March to September, 1999 Engine Meets ChassisIn March, 1999 a prototype Bonneville engine was installed in the latest chassis setup, and testing continued. Evaluators then began to focus attention on more detail-oriented aspects of the bike, such as carburetion, vibration control, suspension action, steering, etc. The entire package began to feel more capable and refined as they went. By July, six development bikes had been built, each one undergoing a specific testing regimen. As the evaluations progressed, and the specific teams got closer to finalizing the specs for final production-intent tooling, a final styling review was held, with even better results.

The overall look and general makeup of Triumph's new-generation Bonneville was now set.

October, 1999
A First Ride

I met Alan Cathcart at Triumph headquarters on the morning of October 7 for what each of us considered a truly momentous occasion: our first ride on the new-generation Bonneville. We met with Clifford and Vaughan and caught up on the goings-on since my last visit, each of us looking out the meeting room window and hoping the rain would stop before our evaluation ride later that morning. It didn't-though no surprise there!

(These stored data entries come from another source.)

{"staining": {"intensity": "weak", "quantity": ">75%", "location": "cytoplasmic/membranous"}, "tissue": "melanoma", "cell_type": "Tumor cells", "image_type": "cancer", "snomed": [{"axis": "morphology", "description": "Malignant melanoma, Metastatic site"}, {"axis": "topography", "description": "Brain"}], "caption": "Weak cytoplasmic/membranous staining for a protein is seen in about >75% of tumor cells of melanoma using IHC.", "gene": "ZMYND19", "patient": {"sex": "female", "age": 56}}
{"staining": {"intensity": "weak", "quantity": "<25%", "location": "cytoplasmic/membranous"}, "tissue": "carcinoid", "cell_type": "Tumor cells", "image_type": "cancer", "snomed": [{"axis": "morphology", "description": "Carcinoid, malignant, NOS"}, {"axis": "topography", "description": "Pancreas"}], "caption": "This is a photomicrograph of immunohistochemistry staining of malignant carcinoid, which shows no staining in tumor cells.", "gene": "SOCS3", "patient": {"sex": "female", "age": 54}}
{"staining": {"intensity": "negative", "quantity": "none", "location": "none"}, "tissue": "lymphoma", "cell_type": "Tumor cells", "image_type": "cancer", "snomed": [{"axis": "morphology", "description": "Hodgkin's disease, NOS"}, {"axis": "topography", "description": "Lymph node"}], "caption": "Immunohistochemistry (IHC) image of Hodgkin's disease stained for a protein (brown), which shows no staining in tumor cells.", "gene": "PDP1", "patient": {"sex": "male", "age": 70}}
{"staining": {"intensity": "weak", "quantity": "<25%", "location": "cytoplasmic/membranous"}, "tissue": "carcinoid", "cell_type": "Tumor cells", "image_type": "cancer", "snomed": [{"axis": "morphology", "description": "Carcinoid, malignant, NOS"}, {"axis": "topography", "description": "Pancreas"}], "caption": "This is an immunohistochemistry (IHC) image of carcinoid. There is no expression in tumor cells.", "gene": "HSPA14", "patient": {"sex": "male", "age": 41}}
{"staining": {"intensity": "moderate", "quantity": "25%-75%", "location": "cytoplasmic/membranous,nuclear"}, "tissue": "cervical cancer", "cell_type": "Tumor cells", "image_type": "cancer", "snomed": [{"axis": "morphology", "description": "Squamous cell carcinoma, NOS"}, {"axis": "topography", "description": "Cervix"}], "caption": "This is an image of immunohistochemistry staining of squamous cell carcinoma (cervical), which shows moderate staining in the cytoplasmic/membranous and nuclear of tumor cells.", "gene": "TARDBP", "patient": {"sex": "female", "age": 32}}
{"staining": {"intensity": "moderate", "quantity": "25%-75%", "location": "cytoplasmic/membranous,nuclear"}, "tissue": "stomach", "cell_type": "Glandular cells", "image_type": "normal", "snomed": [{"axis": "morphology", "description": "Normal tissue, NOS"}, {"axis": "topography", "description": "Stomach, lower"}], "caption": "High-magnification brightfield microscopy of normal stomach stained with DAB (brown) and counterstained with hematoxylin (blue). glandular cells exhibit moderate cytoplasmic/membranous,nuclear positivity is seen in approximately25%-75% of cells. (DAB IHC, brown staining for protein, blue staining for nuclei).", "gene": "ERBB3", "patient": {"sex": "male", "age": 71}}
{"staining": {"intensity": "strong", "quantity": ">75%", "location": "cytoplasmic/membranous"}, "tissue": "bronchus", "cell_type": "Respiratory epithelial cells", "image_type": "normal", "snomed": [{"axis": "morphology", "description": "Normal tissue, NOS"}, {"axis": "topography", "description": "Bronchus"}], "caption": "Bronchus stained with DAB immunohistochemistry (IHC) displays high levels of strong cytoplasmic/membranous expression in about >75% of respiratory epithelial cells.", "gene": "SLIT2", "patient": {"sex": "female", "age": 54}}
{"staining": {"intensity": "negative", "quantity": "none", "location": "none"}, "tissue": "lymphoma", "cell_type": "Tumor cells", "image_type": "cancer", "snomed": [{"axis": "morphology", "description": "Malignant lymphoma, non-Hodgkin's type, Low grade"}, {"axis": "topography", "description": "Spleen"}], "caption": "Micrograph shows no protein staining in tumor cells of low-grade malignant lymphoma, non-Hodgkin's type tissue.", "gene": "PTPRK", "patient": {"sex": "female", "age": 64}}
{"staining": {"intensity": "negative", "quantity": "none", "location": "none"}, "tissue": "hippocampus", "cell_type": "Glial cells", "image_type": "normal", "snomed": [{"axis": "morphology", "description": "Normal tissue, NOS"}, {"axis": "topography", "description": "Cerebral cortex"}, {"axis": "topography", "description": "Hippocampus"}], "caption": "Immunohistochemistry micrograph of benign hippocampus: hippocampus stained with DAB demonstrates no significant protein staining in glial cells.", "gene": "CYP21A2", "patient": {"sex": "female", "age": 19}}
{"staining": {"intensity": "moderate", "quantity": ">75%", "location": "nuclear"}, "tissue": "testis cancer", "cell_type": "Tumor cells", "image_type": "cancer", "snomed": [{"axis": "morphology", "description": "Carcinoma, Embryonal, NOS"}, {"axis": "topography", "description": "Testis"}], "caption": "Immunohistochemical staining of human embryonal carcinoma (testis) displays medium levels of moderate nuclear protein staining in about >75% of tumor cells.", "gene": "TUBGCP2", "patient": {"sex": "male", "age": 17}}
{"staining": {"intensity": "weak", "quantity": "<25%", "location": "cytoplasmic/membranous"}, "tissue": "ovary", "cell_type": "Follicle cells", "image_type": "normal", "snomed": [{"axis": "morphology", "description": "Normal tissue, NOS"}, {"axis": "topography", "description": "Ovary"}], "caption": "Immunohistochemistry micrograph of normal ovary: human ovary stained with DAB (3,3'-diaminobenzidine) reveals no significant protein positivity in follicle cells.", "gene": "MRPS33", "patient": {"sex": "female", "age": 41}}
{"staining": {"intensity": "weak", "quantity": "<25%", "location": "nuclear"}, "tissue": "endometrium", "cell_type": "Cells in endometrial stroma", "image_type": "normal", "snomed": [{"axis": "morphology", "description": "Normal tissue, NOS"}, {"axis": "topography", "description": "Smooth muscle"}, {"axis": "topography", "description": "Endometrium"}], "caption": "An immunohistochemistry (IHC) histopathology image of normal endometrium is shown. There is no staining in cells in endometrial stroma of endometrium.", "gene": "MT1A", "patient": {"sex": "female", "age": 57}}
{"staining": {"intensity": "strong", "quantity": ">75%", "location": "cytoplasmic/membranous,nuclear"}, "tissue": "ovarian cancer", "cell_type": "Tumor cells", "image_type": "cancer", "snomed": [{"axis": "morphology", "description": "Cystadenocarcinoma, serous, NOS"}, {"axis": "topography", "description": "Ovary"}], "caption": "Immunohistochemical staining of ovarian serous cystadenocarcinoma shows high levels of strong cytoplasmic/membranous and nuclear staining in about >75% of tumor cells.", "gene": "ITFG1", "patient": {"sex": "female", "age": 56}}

The bike itself was typical of running prototypes: flat black in color, external wires leading to data-collection boxes, and looking not much different than a beat-up twin-cylinder courier bike that'd spent years combing London's wet and narrow streets-unless you looked closely, of course. Three other bikes would accompany us that morning: one of Triumph's own Legend TTs, an 883 Sportster and an example of Kawasaki's then-new W650 twin, a bike the Bonnie would be competing more or less directly with when it debuted.

Cathcart had laid out a superb test route for us, one full of winding, medium-speed country lanes, some around-town stuff, and a bit of freeway thrown in for higher-speed evaluation. Despite the cold and soggy weather the ride was good fun and highly informative, and after a stop at a pub for lunch, we made our way back to Hinckley for a debriefing with the R&D folks.

The Bonnie prototype was surprisingly good functionally, especially since it was powered by an early prototype engine and still a full year from production. The engine's power level was acceptable, though it delivered the brunt of that power too high in the rev-band. Cathcart agreed, and while he explained I could see the engine team leader slowly nodding as he took notes, almost as if he already knew the motor's midrange could-and should-be fattened a bit. (He did.) The rest of my comments mirrored Cathcart's, though they were nearly nitpicky; the seat foam was both too thin and too soft, letting my butt sink right onto the seat base; the front brake was only marginally acceptable, lacking both adequate power and feel (though it would improve, the team told me, when the bike's production-spec master cylinder was installed); and both ends of the suspension, I felt, could be firmed up just a touch, maybe 10 percent, for the older (and larger) riders that would surely form a significant portion of Bonneville buyers. Cathcart felt the suspension was about right, both compliant and controlled, but then again he's lighter than I am. Either way, the Bonnie's legs were pretty good as-tested.

I finished up with these words on the evaluation form: "Wet weather kept us slow, but overall, pretty impressive. Needs midrange, firmer seat foam, a bit more front-brake power and maybe slightly firmer F&R suspension. Styling seems right." Cathcart added this: "Warren Beatty would have been happy to be seen riding this in a reissue of Shampoo!" Well said!